Applied Materials Inc. and Broadcom Ltd. have partnered to co-develop advanced chip-packaging technologies for next-generation AI systems [1, 2].
This collaboration addresses the critical bottleneck in AI hardware development. As AI models grow in complexity, the industry requires more efficient ways to package chips to maintain performance and power efficiency.
The partnership was announced May 20, 2026 [1]. The two companies intend to accelerate the introduction of these packaging technologies to respond to the growing, AI-driven demand for high-performance computing [2].
Advanced packaging allows multiple semiconductor dies to be integrated more tightly, which reduces the distance data must travel. This process is essential for the scale of computation required by modern AI systems, a challenge that traditional chip design cannot solve alone.

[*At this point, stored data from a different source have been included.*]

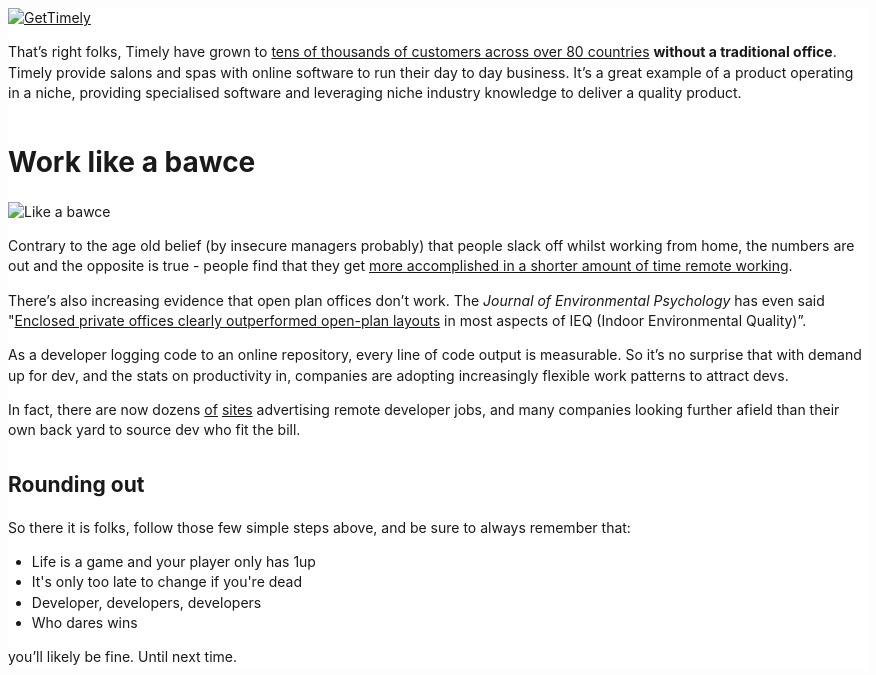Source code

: [![GetTimely](timely-logo.png)](https://www.gettimely.com/)

That’s right folks, Timely have grown to [tens of thousands of customers across over 80 countries](https://www.stuff.co.nz/business/better-business/78716017/office-work-without-the-office--welcome-to-timelylife)  **without a traditional office**. Timely provide salons and spas with online software to run their day to day business. It’s a great example of a product operating in a niche, providing specialised software and leveraging niche industry knowledge to deliver a quality product.

# Work like a bawce

![Like a bawce](main-qimg-71e8b8cddfce751d8e0a8ed45b316731-c.jpeg)

Contrary to the age old belief (by insecure managers probably) that people slack off whilst working from home, the numbers are out and the opposite is true - people find that they get [more accomplished in a shorter amount of time remote working](http://marketing.passionfruit.co.nz/t/r-l-jrtjkrhd-l-x/).

There’s also increasing evidence that open plan offices don’t work. The _Journal of Environmental Psychology_ has even said "[Enclosed private offices clearly outperformed open-plan layouts](https://remote.co/10-stats-about-remote-work/) in most aspects of IEQ (Indoor Environmental Quality)”.

As a developer logging code to an online repository, every line of code output is measurable. So it’s no surprise that with demand up for dev, and the stats on productivity in, companies are adopting increasingly flexible work patterns to attract devs.

In fact, there are now dozens [of](https://remoteok.io/remote-dev-jobs) [sites](https://weworkremotely.com/categories/2-programming) advertising remote developer jobs, and many companies looking further afield than their own back yard to source dev who fit the bill.

## Rounding out

So there it is folks, follow those few simple steps above, and be sure to always remember that:

*   Life is a game and your player only has 1up
*   It's only too late to change if you're dead
*   Developer, developers, developers
*   Who dares wins

you’ll likely be fine. Until next time.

Market reaction to the news was positive. Shares of Applied Materials rose 4.9% [3] following the announcement of the agreement.
Broadcom and Applied Materials will work as "epic innovation partners" to refine these processes [2]. The effort focuses on the physical architecture of the chips, ensuring that the hardware can keep pace with the rapid evolution of AI software requirements.

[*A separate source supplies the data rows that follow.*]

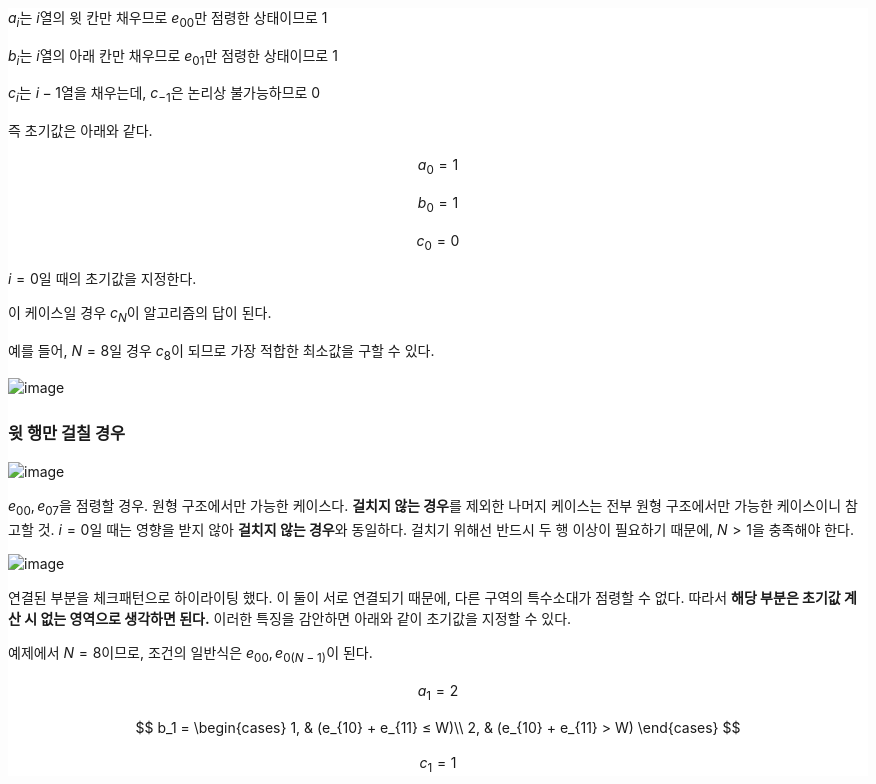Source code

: $a_i$는 $i$열의 윗 칸만 채우므로 $e_{00}$만 점령한 상태이므로 1

$b_i$는 $i$열의 아래 칸만 채우므로 $e_{01}$만 점령한 상태이므로 1

$c_i$는 $i - 1$열을 채우는데, $c_{-1}$은 논리상 불가능하므로 0

즉 초기값은 아래와 같다.

$$
a_0 = 1
$$

$$
b_0 = 1
$$

$$
c_0 = 0
$$

$i = 0$일 때의 초기값을 지정한다.

이 케이스일 경우 $c_N$이 알고리즘의 답이 된다.

예를 들어, $N=8$일 경우 $c_8$이 되므로 가장 적합한 최소값을 구할 수 있다.

![image](https://user-images.githubusercontent.com/50317129/120927320-88e9cc00-c71b-11eb-8ae4-3dfb03d4e0f0.png)

### 윗 행만 걸칠 경우

![image](https://user-images.githubusercontent.com/50317129/120927336-9bfc9c00-c71b-11eb-837d-77c000661702.png)

$e_{00}, e_{07}$을 점령할 경우. 원형 구조에서만 가능한 케이스다. **걸치지 않는 경우**를 제외한 나머지 케이스는 전부 원형 구조에서만 가능한 케이스이니 참고할 것. $i = 0$일 때는 영향을 받지 않아 **걸치지 않는 경우**와 동일하다. 걸치기 위해선 반드시 두 행 이상이 필요하기 때문에, $N > 1$을 충족해야 한다.

![image](https://user-images.githubusercontent.com/50317129/120927372-a880f480-c71b-11eb-84cc-689658a3a89c.png)

연결된 부분을 체크패턴으로 하이라이팅 했다. 이 둘이 서로 연결되기 때문에, 다른 구역의 특수소대가 점령할 수 없다. 따라서 <b class="red-A400">해당 부분은 초기값 계산 시 없는 영역으로 생각하면 된다.</b> 이러한 특징을 감안하면 아래와 같이 초기값을 지정할 수 있다.

예제에서 $N = 8$이므로, 조건의 일반식은 $e_{00}, e_{0(N-1)}$이 된다.

$$
a_1 = 2
$$

$$
b_1 = 
\begin{cases}
	1, & (e_{10} + e_{11} ≤ W)\\
	2, & (e_{10} + e_{11} > W)
\end{cases}
$$

$$
c_1 = 1
$$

“The two companies intend to accelerate the introduction of these packaging technologies”
The partnership signals a shift in the AI race from pure chip design to the physical integration of hardware. By combining Applied Materials' equipment expertise with Broadcom's chip design capabilities, the industry is attempting to overcome the 'memory wall' and thermal constraints that currently limit AI processing speeds.